Posted by jdayrail on June 2, 2013 
Even with a big city in the background, this looks like a lonely spot. Before CTC, was there was a tower here with actual humans manning this location?
Posted by JMC on June 6, 2013 
I believe there was a tower close by, but it may have been for the yard that served the mill here. Someone with a bit more knowledge of the operations here before the 80s might be able to correct me. One of my favorite photos on here (55711 by R.A. Durfee) shows what this area used to look like in the late 70s. I wish I could have seen it then!

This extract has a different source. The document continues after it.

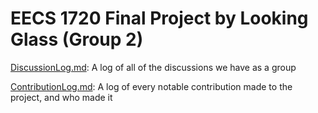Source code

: # EECS 1720 Final Project by Looking Glass (Group 2)

[DiscussionLog.md](DiscussionLog.md): A log of all of the discussions we have as a group

[ContributionLog.md](ContributionLog.md): A log of every notable contribution made to the project, and who made it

Posted by mmi16 on June 13, 2013 
B&O's Haselton Tower was located about 500 yards West of the Center Street crossing. Center Street was non-interlocked and controlled by a Trainman that flagged trains across the crossing using different colored flags or lights for the different railroads that crossed at grade. Haselton Tower was where the EL Hot Bottle trains originated from the mill that was located to the South of the Tower, with the Tower being on the South side of the tracks. Erie was the original road at the location and had the right to open up the various sets of crossovers that crossed over all the railroads the operated through Center Street and past Haselton to get to the Erie Main which was the North most track of all the tracks. All carriers had Statutory Stops clear of the Erie crossovers. The Erie crews did not have to get permission from any of the railroads that they crossed to make their moves with the hot bottle trains to Warren, OH, or to bring the empty bottle cars back to the Mill. I worked as a extra Operator at Haselton Tower in the late 1960's.